*ДОКУМЕНТ*:
Такое отношение к Природе сочетает языческую жизнерадост­ность, монотеистическую одухотворенность и широту знаний научной эры, все эти элементы претворяя в высшее единство собственным духовным опытом рождающейся религии итога.

Распространено заблуждение, будто бы всякое религиозное мировоззрение враждебно жизни, подменяя все ценности нашего мира ценностями миров иных. Такое обобщение не более закон­но, чем, например, утверждение, будто бы искусство живописи уводит от мира, сделанное на том основании, что такова была отчасти живопись средних веков. Враждебно жизни религиозное кредо определенной фазы, да и то лишь в крайних его проявле­ниях. То же мироотношение, о котором я говорю, не уводит от мира, а учит любить его горячей и бескорыстной любовью. Оно не противопоставляет «миров иных» миру сему, но все их воспри­нимает как великолепное целое, как ожерелье на груди Божества. Разве хрустальная лампада меньше нравится нам оттого, что она прозрачна? Разве мы будем меньше любить наш мир оттого, что сквозь него просвечивают другие? Для человека, чувствующего так, и эта жизнь хороша, и смерть может быть не врагом, а добрым вожатым, если достойно прожитая жизнь на земле предопределяет переход в иные, не менее, а еще более насыщен­ные, богатые и прекрасные формы миров.

Но через что же, какими путями достигается человеком это сквозящее мировосприятие? Приходит ли оно независимо от наших усилий воли, как счастливый дар судьбы, или может быть нами сознательно воспитано в самих себе и в целых поколениях?

Пока объединенные усилия множества людей еще не направ­лены на такое воспитание, до тех пор радость сквозящего миро­восприятия остается действительно милостью Божией и для по­лучения ее мы почти не затрачиваем сил. Долгим трудом только наших невидимых друзей сердца, носителей Провиденциаль­ной воли, раскрываются в ком-нибудь из нас органы такого восприятия, а чаще, гораздо чаще, приоткрываются на узкую, то и дело снова притворяющуюся щель. Но и такой приоткрытости достаточно, чтобы уже началось сквожение физического мира и чтобы осчастливленный им стал похож на прозревающего слепого.

*НАБОР ЗАДАНИЙ*:
1) Ответьте на вопросы по фрагменту о сквозящем мировосприятии, по одному ответу в строке:
(a) Какие три начала сочетает отношение к Природе, описанное в первом абзаце?
(b) С каким утверждением о живописи сравнивается обобщение о враждебности религиозного мировоззрения жизни?
(c) На кого становится похож человек, которого осчастливило сквожение физического мира?
2) Выпишите из фрагмента о сквозящем мировосприятии все предложения, которые оканчиваются вопросительным знаком.

*ЗАПИСИ НАБОРА ДАННЫХ*:
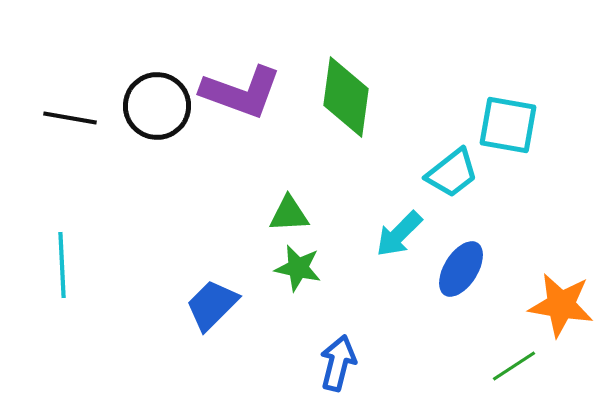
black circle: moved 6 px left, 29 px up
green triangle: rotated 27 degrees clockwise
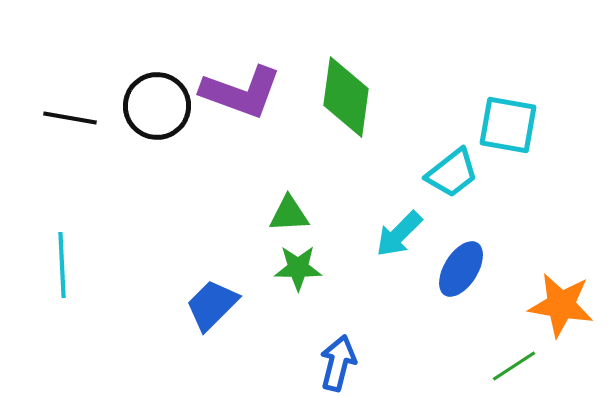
green star: rotated 12 degrees counterclockwise
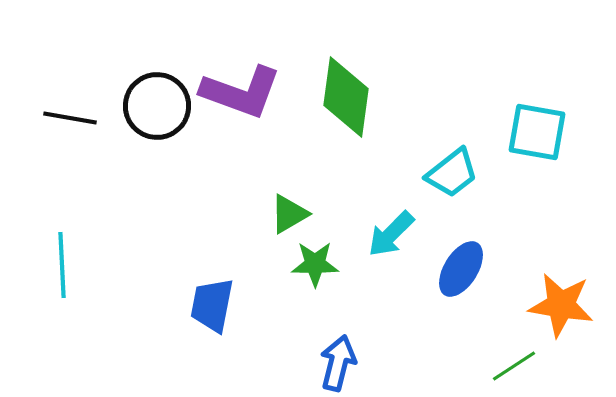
cyan square: moved 29 px right, 7 px down
green triangle: rotated 27 degrees counterclockwise
cyan arrow: moved 8 px left
green star: moved 17 px right, 4 px up
blue trapezoid: rotated 34 degrees counterclockwise
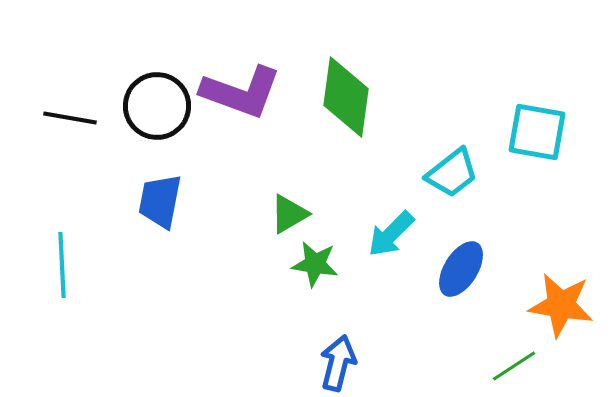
green star: rotated 9 degrees clockwise
blue trapezoid: moved 52 px left, 104 px up
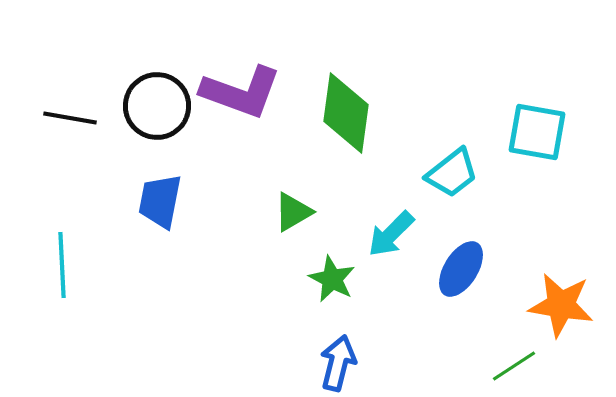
green diamond: moved 16 px down
green triangle: moved 4 px right, 2 px up
green star: moved 17 px right, 15 px down; rotated 18 degrees clockwise
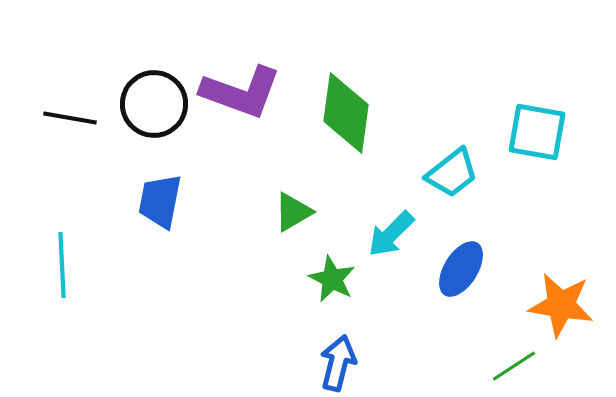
black circle: moved 3 px left, 2 px up
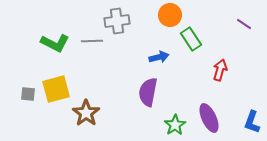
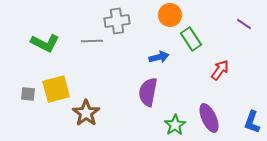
green L-shape: moved 10 px left
red arrow: rotated 20 degrees clockwise
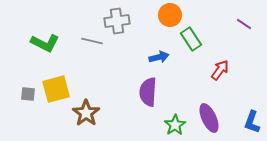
gray line: rotated 15 degrees clockwise
purple semicircle: rotated 8 degrees counterclockwise
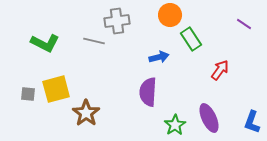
gray line: moved 2 px right
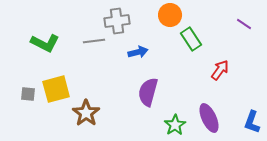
gray line: rotated 20 degrees counterclockwise
blue arrow: moved 21 px left, 5 px up
purple semicircle: rotated 12 degrees clockwise
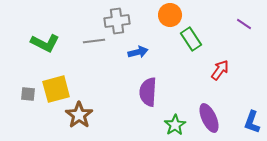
purple semicircle: rotated 12 degrees counterclockwise
brown star: moved 7 px left, 2 px down
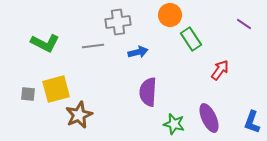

*ОТВЕТЫ К УПРАЖНЕНИЮ*:
1)
(a) Языческую жизнерадостность, монотеистическую одухотворенность и широту знаний научной эры.
(b) С утверждением, будто искусство живописи уводит от мира, сделанным на том основании, что отчасти такой была живопись средних веков.
(c) На прозревающего слепого.

2)
1. Разве хрустальная лампада меньше нравится нам оттого, что она прозрачна?
2. Разве мы будем меньше любить наш мир оттого, что сквозь него просвечивают другие?
3. Но через что же, какими путями достигается человеком это сквозящее мировосприятие?
4. Приходит ли оно независимо от наших усилий воли, как счастливый дар судьбы, или может быть нами сознательно воспитано в самих себе и в целых поколениях?